Our understanding of the neuropsychological sequelae of HIV infection has grown considerably over the past 20 years. The neurocognitive symptoms that characterize HIV-associated neurocognitive disorder—learning and memory dysfunction, psychomotor slowing, executive dysfunction, and higher-order attentional problems—are well established. Consensus has also been reached regarding the neuropsychiatric effects of the virus, such as increased apathy and irritability, depressive symptoms, and increased levels of anxiety. Studies examining the “real-world” functional impact of HIV-associated neurocognitive impairment on behaviors such as medication adherence and driving ability are under way. Refinements in diagnostic nosology have been advanced. Increasingly, the neuroanatomic and neurophysiologic mechanisms underlying neuropsychological dysfunction are being identified.

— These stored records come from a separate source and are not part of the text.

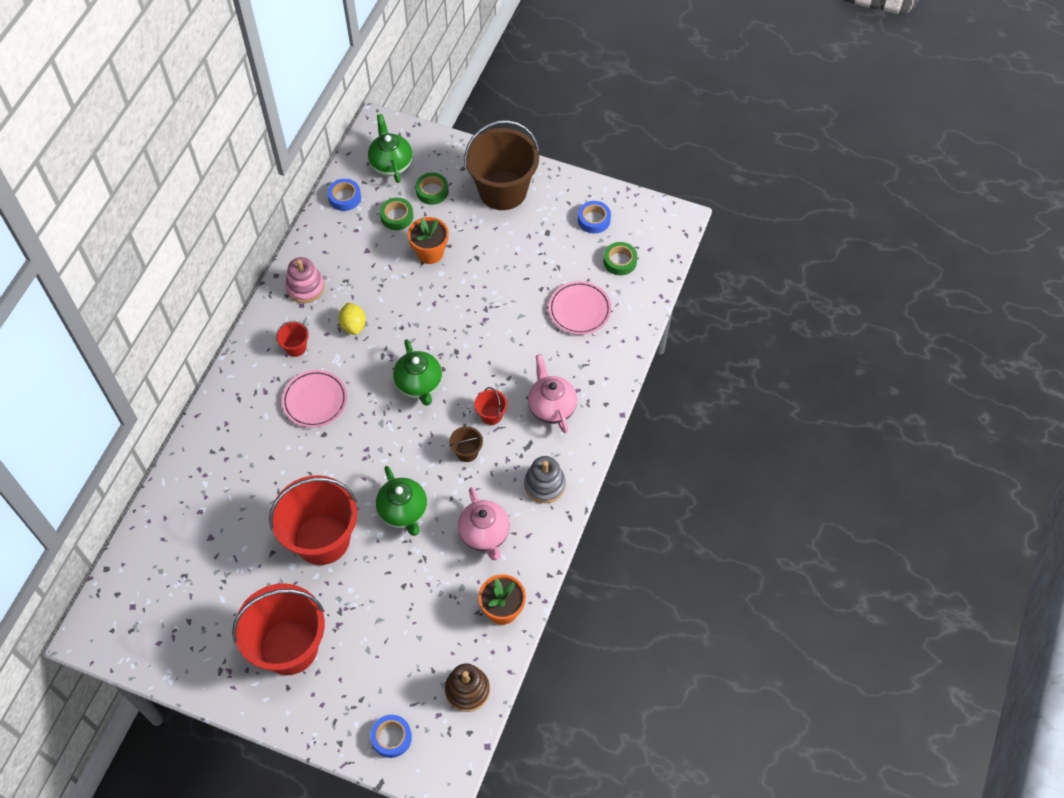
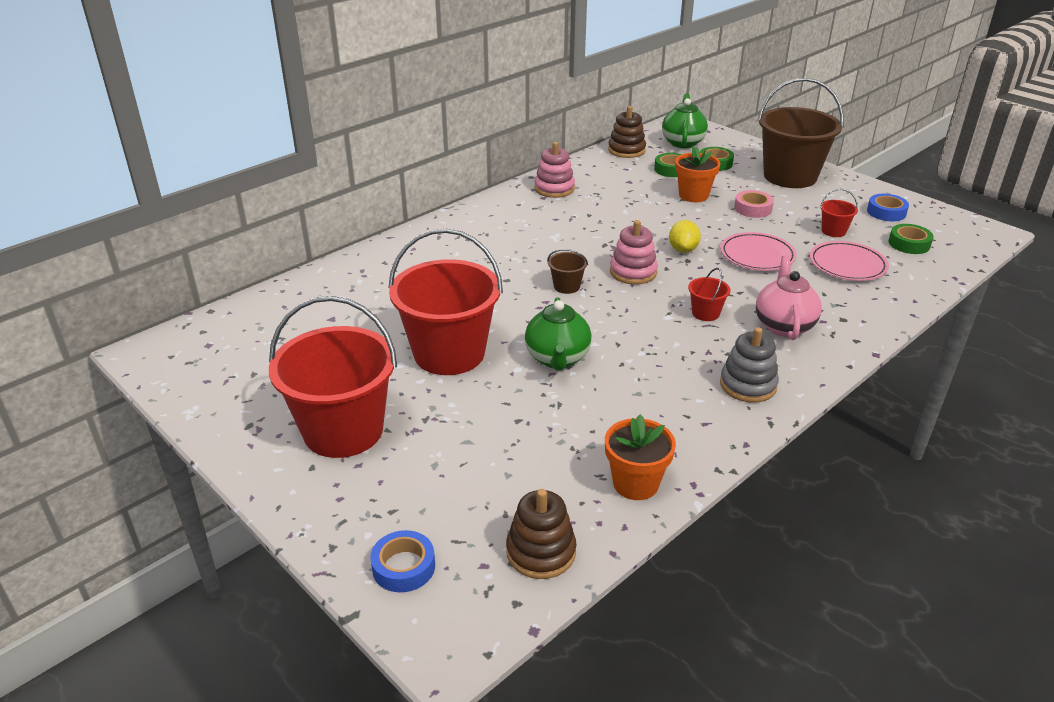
camera: 25 degrees right, 25 degrees down
red bucket [276,321,309,357] -> red bucket moved to [820,189,858,237]
pink plate [282,370,347,428] -> pink plate moved to [720,232,797,271]
blue tape [327,179,361,211] -> brown stacking toy [608,106,646,158]
yellow lemon [339,303,366,335] -> yellow lemon moved to [669,220,701,253]
green teapot [393,339,442,406] -> pink stacking toy [610,220,658,284]
brown bucket [449,426,483,462] -> brown bucket moved to [547,249,588,294]
pink teapot [458,487,510,560] -> none
none -> pink tape [734,190,774,218]

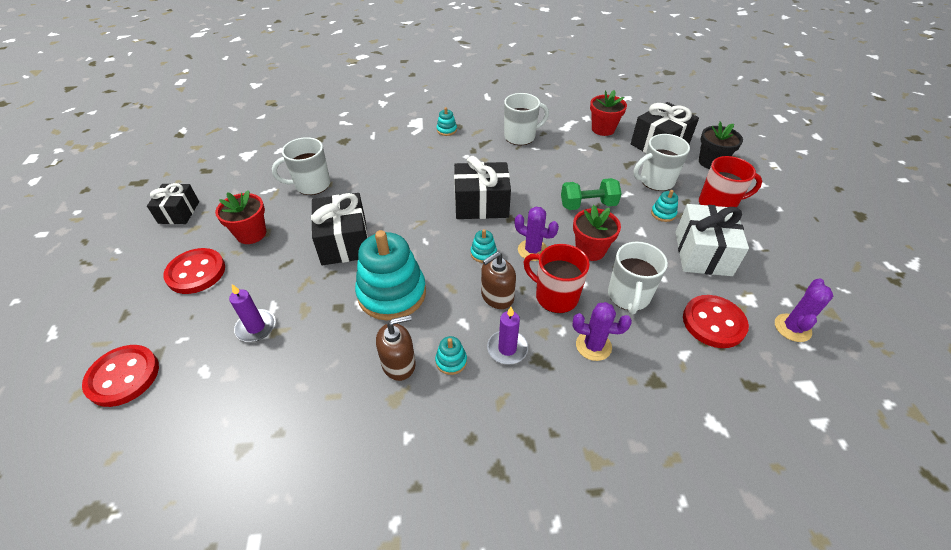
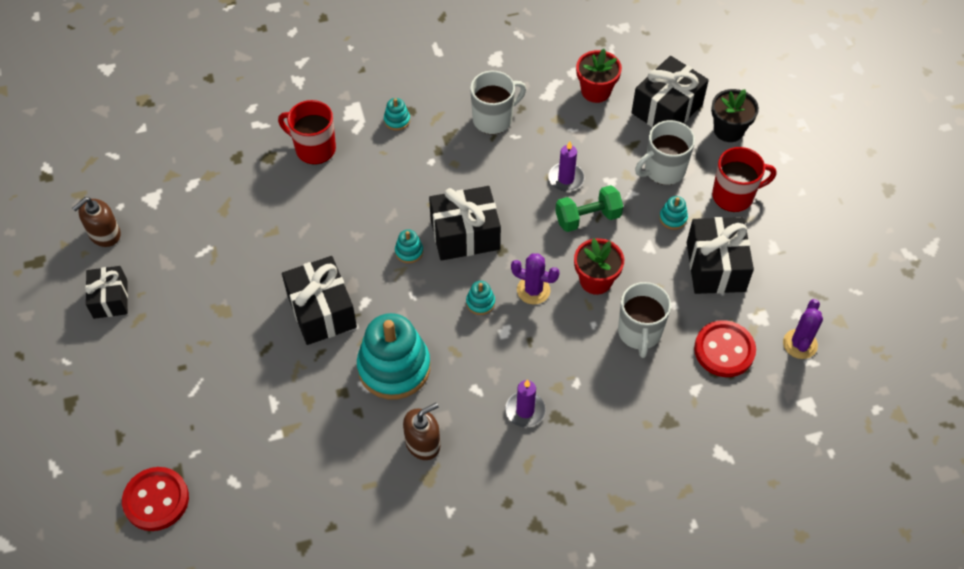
camera: 10 degrees left, 10 degrees up
red button [163,248,225,294] -> none
red flower pot [215,190,266,244] -> none
purple candle [229,284,276,342] -> purple candle moved to [548,141,585,192]
white mug [272,137,330,195] -> none
turquoise stacking toy [435,336,467,375] -> turquoise stacking toy moved to [395,229,423,263]
brown soap dispenser [481,252,516,309] -> brown soap dispenser moved to [72,197,121,247]
red mug [524,244,590,313] -> red mug moved to [278,100,336,164]
purple cactus [572,302,632,361] -> none
white gift [675,204,749,276] -> black gift [687,217,754,294]

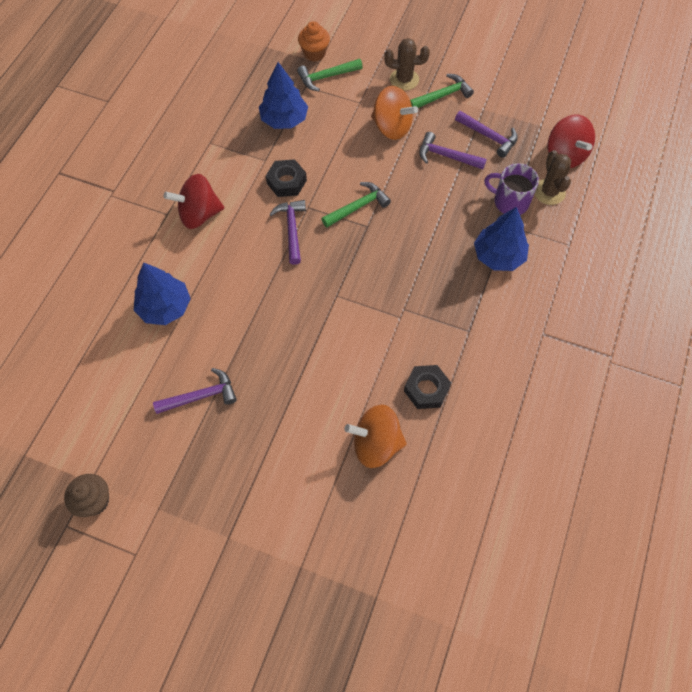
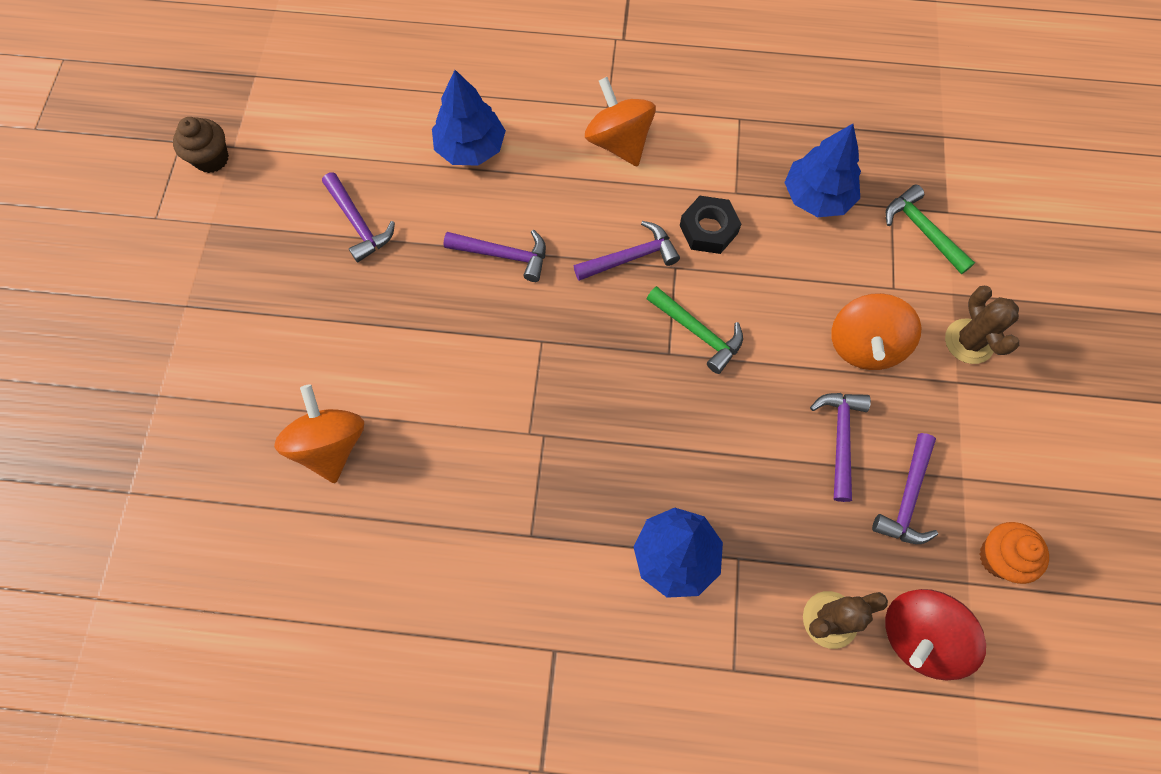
camera: 75 degrees right, 5 degrees up
red spinning top [164,174,224,229] -> orange spinning top [585,77,656,167]
orange cupcake [298,21,330,61] -> orange cupcake moved to [979,522,1049,584]
black nut [404,365,451,409] -> none
green hammer [410,74,474,108] -> none
purple mug [484,163,539,215] -> none
none -> purple hammer [444,230,546,282]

However, much work remains to be done. Fundamental questions regarding the precise cause(s) of neurocognitive dysfunction remain. We are only beginning to address the additive and interactive effects of common comorbid conditions, such as illicit drug use and HCV infection, on the trajectory of neurocognitive decline. With improvements in HIV-associated morbidity, patients are living for many decades. In a manner reminiscent of the natural history of prostate cancer, the prospects of dying with HIV rather than dying from HIV must now be recognized. Whether HIV infection will act to lower the threshold for age-related cognitive decline has yet to be determined. Other critical gaps include studies linking structural and functional neural systems known to be affected by HIV disease with their real-world functional correlates. Such data not only may improve our scientific understanding regarding the neuropathology of HIV functional decline, but also might suggest neuroanatomic targets for novel pharmacologic and neurocognitive therapies. Finally, we have had only modest success in developing pharmacologic treatments for HIV-associated neurocognitive dysfunction; therefore, this area remains one of the more formidable yet important challenges we must address.


Disclosures No potential conflicts of interest relevant to this article were reported.